* Bloc de texte

Massacre de Menka: les incohérences de Issa Tchiroma révélées

Issa Tchiroma Opposant Au moins 30 présumés terroristes ont été tués par l'armée à Menka

Fri, 8 Jun 2018 Source: camer.be

A travers une tribune signée de son président, le Mouvement pour le Renaissance du Cameroun (Mrc), déclare que Paul Biya " doit des explications au peuple camerounais sur les massacres du village Menka, et sur la guerre civile meurtrière qui sévit dans les régions du Nord-ouest et du Sud-ouest".

L'intégralité de la déclaration:

Déclaration du MRC sur le massacre du 25 mai 2018 dans le village martyr Menka, et sur la sanglante guerre civile en cours dans les régions du Nord-Ouest et du Sud-Ouest: le chef de l’Etat doit une explication au peuple Camerounais !

* Consigne écrite A
Restituez sans rien changer le passage de l'article sur le massacre de Menka qui va de « Déclaration du MRC » à « peuple Camerounais ! ».
* Consigne écrite B
Résumez l'article sur le massacre de Menka en deux phrases.
Les entrées constituent un matériel indépendant de l'article sur le massacre de Menka.

* Documents fournis
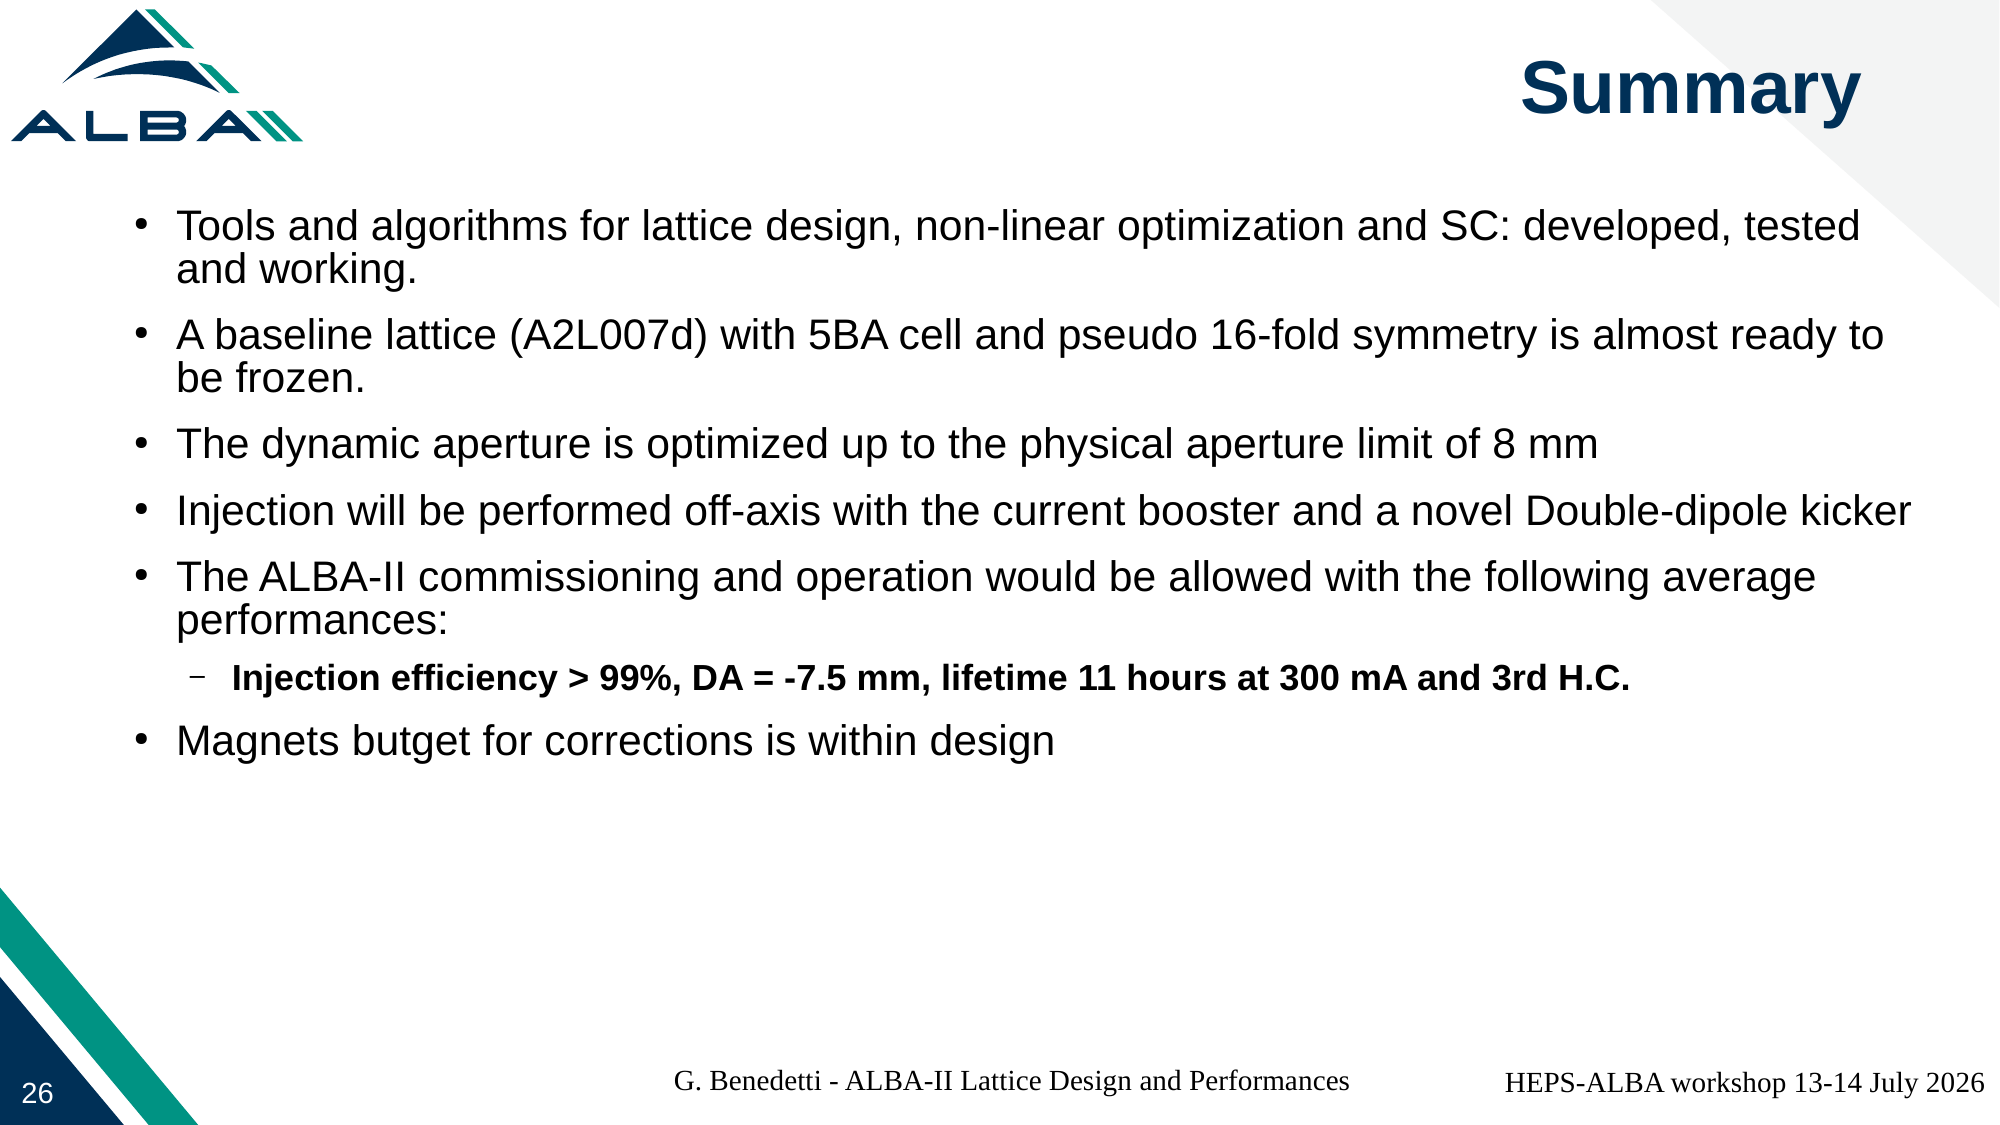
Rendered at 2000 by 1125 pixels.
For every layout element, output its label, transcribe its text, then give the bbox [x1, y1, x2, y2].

list Tools and algorithms for lattice design, non-linear optimization and SC: developed, tested and working. A baseline lattice (A2L007d) with 5BA cell and pseudo 16-fold symmetry is almost ready to be frozen. The dynamic aperture is optimized up to the physical aperture limit of 8 mm Injection will be performed off-axis with the current booster and a novel Double-dipole kicker The ALBA-II commissioning and operation would be allowed with the following average performances: Injection efficiency > 99%, DA = -7.5 mm, lifetime 11 hours at 300 mA and 3rd H.C. Magnets butget for corrections is within design [120, 205, 1920, 796]
title Summary [410, 33, 1862, 143]
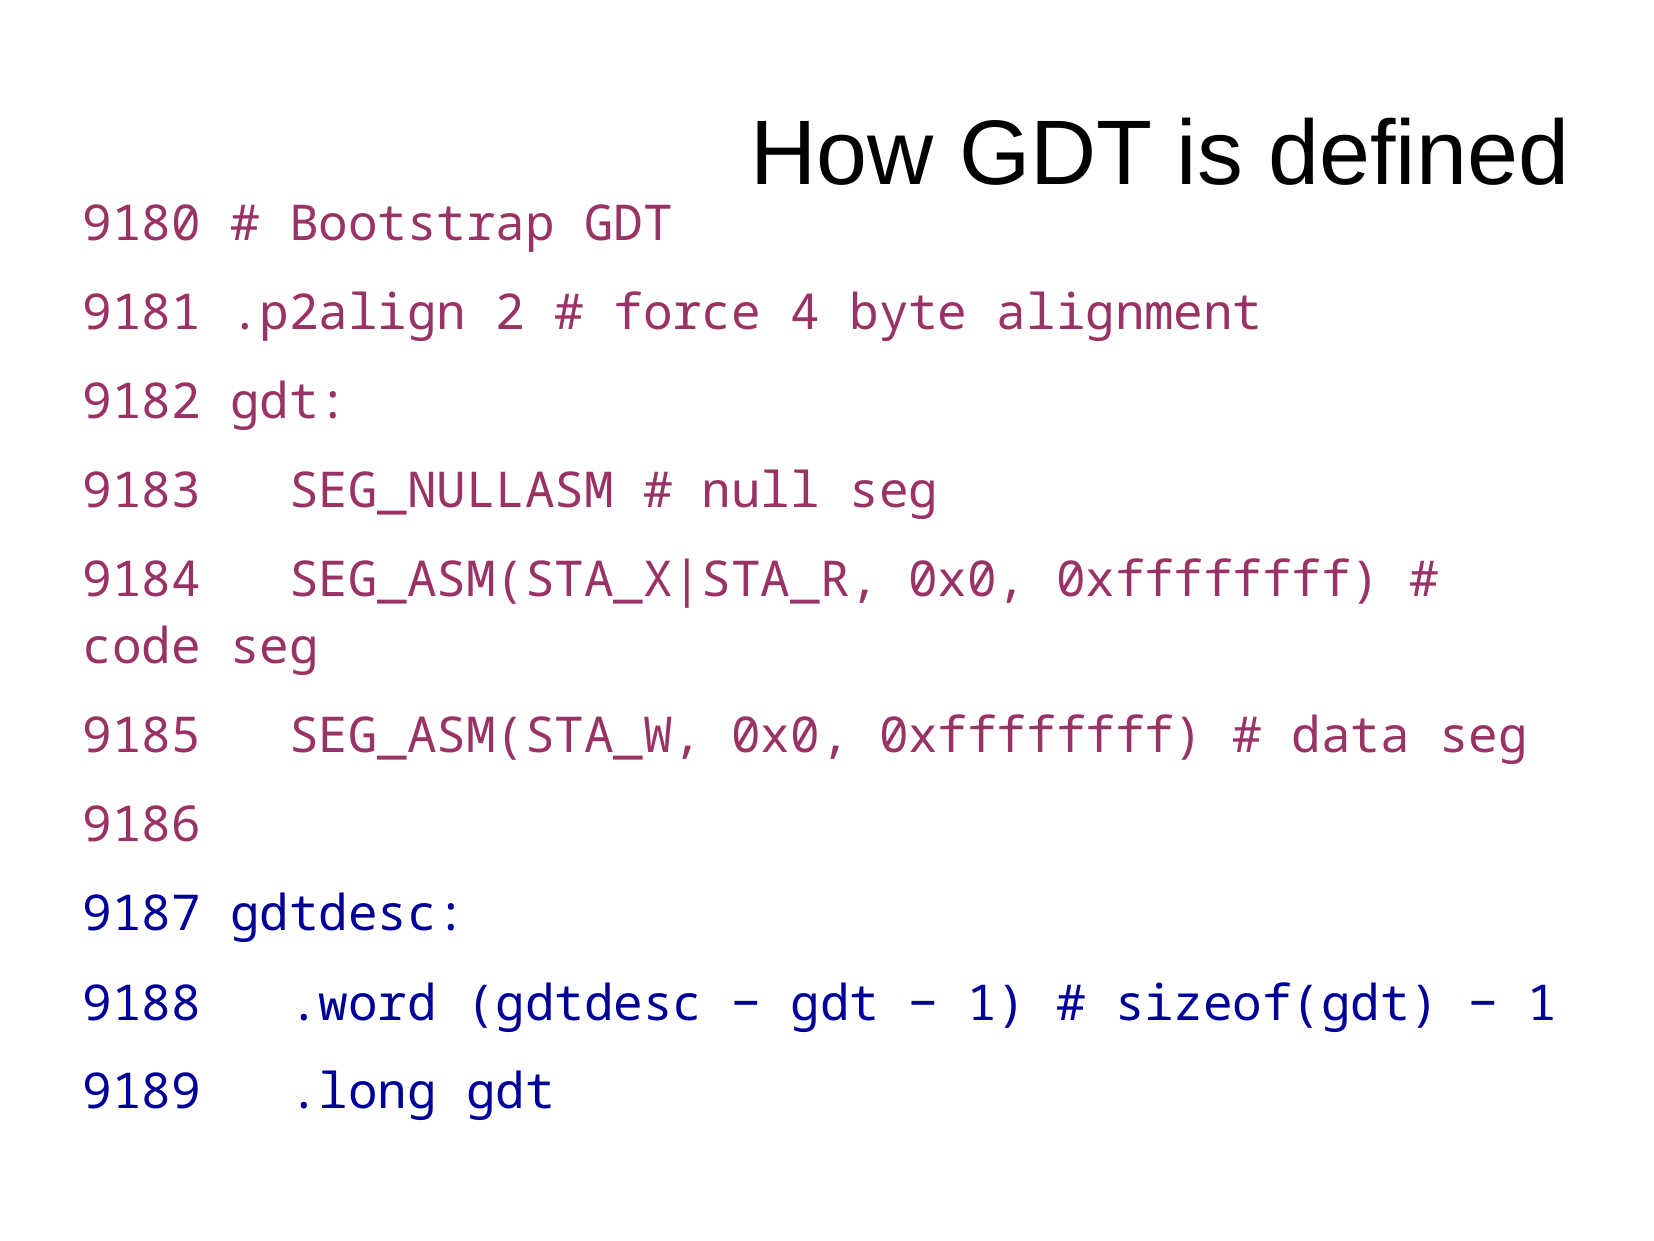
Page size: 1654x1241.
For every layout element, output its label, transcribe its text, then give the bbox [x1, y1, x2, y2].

list 9180 # Bootstrap GDT 9181 .p2align 2 # force 4 byte alignment 9182 gdt: 9183 SEG_NULLASM # null seg 9184 SEG_ASM(STA_X|STA_R, 0x0, 0xffffffff) # code seg 9185 SEG_ASM(STA_W, 0x0, 0xffffffff) # data seg 9186 9187 gdtdesc: 9188 .word (gdtdesc − gdt − 1) # sizeof(gdt) − 1 9189 .long gdt [82, 187, 1571, 1157]
title How GDT is defined [750, 49, 1571, 187]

* Résultat obtenu A
Déclaration du MRC sur le massacre du 25 mai 2018 dans le village martyr Menka, et sur la sanglante guerre civile en cours dans les régions du Nord-Ouest et du Sud-Ouest: le chef de l’Etat doit une explication au peuple Camerounais !

* Résultat obtenu B
Dans une tribune signée de son président, le MRC déclare que Paul Biya doit des explications au peuple camerounais sur les massacres du village Menka et sur la guerre civile meurtrière qui sévit dans les régions du Nord-Ouest et du Sud-Ouest. Cette déclaration porte sur le massacre du 25 mai 2018 dans le village martyr de Menka.